Support was given to Mapajo Indigenous Tourism Association of Asunción del Quiquibey community in Pilon Lajas, in the construction of a walkway on "The Macaws" trail and in obtaining the corresponding environmental license.
Between 2010 and 2013, WCS worked with Ixiamas Municipal Government in strengthening its Municipal Tourism Unit through the formulation of the Strategic Plan for Tourism Development in the Municipality of Ixiamas, development of community tourism projects and outreach materials to promote tourism in Ixiamas. Likewise, a Management Plan for Ixiamas Municipal Protected Area was developed, which was established in 2006 on the northern edge of Madidi National Park and Natural Area for Integrated Management, over an area of 54,000 hectares. The plan includes priority areas for tourism development.

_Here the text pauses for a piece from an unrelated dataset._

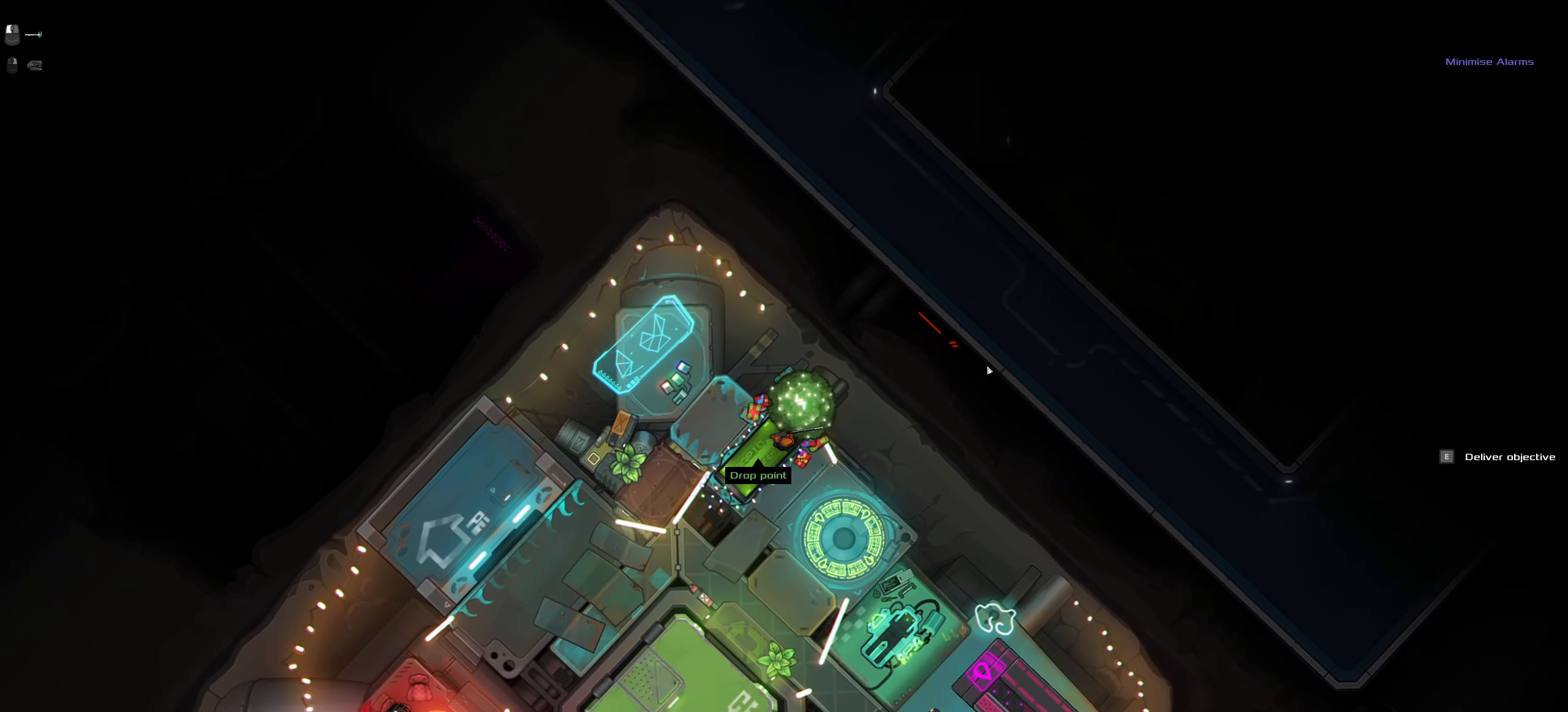
{"keys": [], "mouse": [], "events": [[167, "a", "down"], [350, "a", "up"]]}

Since 2013, WCS is collaborating with the Biocultura National Program, the project "Strengthening the Pacha Trek-Charazani-Curva-Pelechuco-Apolo Tourism route to contribute to Living Well " with the aim of improving family income, strengthening culture and conserving ecosystems. The project works with seven communities in Apolobamba protected area (Cañisaya, Lagunillas, Chari, Chacarapi, Caluyo, Qotapampa and Agua Blanca) and Vaquería, a community located in the Madidi buffer zone. Work has focused on the improvement of infrastructure and equipment for shelters, conditioning of interpretation trails, retrieval and transmission of traditional knowledge, restoration of pre-Hispanic terraces for demonstration purposes and capacity development for tourism management.